━━━ Textabschnitt ━━━

Mir war es auch wichtig, die einzelnen Vorschläge nach dem nötigen „Involvement“ zu sortieren. Dies ist das Gefühl, ob eine Information in irgendeiner Weise relevant für jemanden ist.
Manche Ansätze können erst gelingen, wenn bereits mit einem hohen Gefühl der „Involviertheit“ aktiv gesucht wird. So wird eine Broschüre oder ein Blog nur dann gelesen, wenn man sich bereits für das Thema interessiert.
Best-Practice / Positivbeispiele
Aus der Erfahrung in Berlin wurde festgestellt, dass Spaziergänge zu Positivbeispielen immer mehr auch Laien anziehen, obwohl diese ursprünglich für ein Fachpublikum konzipiert waren. Hier handelt es sich um interessierte Personen mit hohem „Involvement“. Es wurde auch diskutiert, wie man solche regionalen Besichtigungen zusätzlich über das Internet verbreiten kann. So könnten auch Energieblogger vor Ort teilnehmen und berichten. Damit in der Presse über Positivbeispiele berichtet wird, wird ein zusätzlicher Nachrichtenwert benötigt, der beispielsweise durch Prominenz erschaffen werden kann. So kann das Interesse an Stars für Energieeffizienz instrumentalisiert werden. Nicht umsonst haben viele NGO´s Botschafter und Schirmherren, die sich auch gerne als verantwortungsvolle Menschen zeigen.

━━━ Vorliegende Einträge ━━━

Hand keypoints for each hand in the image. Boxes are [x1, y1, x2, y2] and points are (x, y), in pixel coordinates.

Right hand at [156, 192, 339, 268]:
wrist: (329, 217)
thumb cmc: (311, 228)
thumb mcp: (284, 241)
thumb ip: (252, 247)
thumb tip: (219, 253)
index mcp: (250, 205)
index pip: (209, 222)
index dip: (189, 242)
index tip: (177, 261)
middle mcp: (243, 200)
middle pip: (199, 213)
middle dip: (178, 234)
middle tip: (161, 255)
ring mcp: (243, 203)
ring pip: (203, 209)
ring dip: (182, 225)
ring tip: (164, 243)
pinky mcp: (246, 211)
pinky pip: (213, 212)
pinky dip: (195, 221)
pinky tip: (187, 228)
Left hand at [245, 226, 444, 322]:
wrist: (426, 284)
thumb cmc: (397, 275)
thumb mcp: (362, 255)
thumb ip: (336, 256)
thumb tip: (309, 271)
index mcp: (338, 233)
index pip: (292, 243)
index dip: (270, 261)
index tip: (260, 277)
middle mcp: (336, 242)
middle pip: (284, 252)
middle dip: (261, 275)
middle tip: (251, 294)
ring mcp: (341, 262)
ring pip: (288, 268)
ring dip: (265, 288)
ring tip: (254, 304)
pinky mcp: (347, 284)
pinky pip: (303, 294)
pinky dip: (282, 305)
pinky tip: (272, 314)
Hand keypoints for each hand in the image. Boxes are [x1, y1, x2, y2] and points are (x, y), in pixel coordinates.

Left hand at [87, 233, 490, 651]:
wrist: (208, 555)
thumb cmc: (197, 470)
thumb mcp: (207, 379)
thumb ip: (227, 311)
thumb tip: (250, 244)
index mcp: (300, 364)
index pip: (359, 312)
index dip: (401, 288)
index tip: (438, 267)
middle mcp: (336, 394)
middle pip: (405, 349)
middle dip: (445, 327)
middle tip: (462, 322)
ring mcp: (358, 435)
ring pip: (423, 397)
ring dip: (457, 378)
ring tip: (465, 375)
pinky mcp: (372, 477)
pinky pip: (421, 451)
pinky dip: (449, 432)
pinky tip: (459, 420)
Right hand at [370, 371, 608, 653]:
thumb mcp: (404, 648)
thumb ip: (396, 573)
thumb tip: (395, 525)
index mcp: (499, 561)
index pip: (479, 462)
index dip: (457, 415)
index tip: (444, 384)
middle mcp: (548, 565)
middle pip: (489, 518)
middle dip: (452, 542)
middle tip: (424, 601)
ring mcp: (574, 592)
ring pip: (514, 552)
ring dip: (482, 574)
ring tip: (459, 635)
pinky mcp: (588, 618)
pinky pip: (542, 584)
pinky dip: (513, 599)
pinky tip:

━━━

Arbeitsanweisung: Führen Sie den Textabschnitt über Positivbeispiele zur Energieeffizienz im Anschluss an dessen letzten Satz fort.

Übungsergebnis:
Wertewandel notwendig
Auf den offenen Tisch kam auch der berühmte Ruf nach dem Wertewandel. Wenn sich Werte wandeln, dann wandelt sich auch das Verhalten. Aber wie kann ein Wertewandel angeregt werden? Dazu muss zuerst eine hohe Bereitschaft mitgebracht werden. Einzelne müssten sich ihre ureigensten Bedürfnisse bewusst machen, um diese inneren Ziele aktiv zu verfolgen. Hierfür aber sind aus meiner Sicht intensive Gespräche nötig. Eine gelungene Schlagzeile in der Presse wird so etwas niemals bewegen können. Die Stiftung spirit.ch hat Methoden entwickelt, wie dieser Prozess durch Befragungen begleitet werden kann.
Emotion oder Amortisation – was macht Aufklärungs-Kampagnen erfolgreich?
Erfahrungsgemäß ziehen Armortisationsargumente. Es gab sogar die Überzeugung, dass sich Verhalten ausschließlich über die Geldbörse ändert. Ist dies ein Widerspruch zu der Emotionalisierung, die auch als Erfolgsgeheimnis gilt? Spricht dies den Bildern ihre ureigene Macht ab? Nein. Es geht um verpönte, aber verbreitete Gefühle: Überlegenheit, Sicherheit oder der Wunsch nach Kontrolle sind dafür Beispiele.
Man muss sich immer wieder klar machen, dass Entscheidungen zwar im Verstand reflektiert werden, aber dort nicht getroffen werden. Der Neurowissenschaftler Gerhard Roth vergleicht den gedanklichen Diskurs mit einem Regierungsprecher, der permanent die Entscheidungen anderer verkauft.
Tu es für Deine Kinder!
Besonders schön fand ich den Vorschlag einer emotionalen Ansprache. Man könnte der älteren Generation klar machen, dass die Altbausanierung eine Investition in die eigenen Kinder sein kann. Damit wurde eine weitere Möglichkeit aufgegriffen, die vielfältigen Motivationen einzubeziehen. Ein weiterer Vorschlag war es, eine positive Grundstimmung zu dem Thema anzuregen, wofür viele Schichten zugleich erreicht werden müssten. Emotionaler ist auch die Anregung, dass man doch anstelle von Fakten mehr Visionen transportieren sollte.
Über spielerische Elemente (Gamification) kann der Spieltrieb die Neugierde für Energieeffizienz wecken. So hatte ein Gast seine „Nachhaltigkeitswaagschale“ vorgestellt, in der man mit Indikatoren die Nachhaltigkeit eines Projektes checken kann.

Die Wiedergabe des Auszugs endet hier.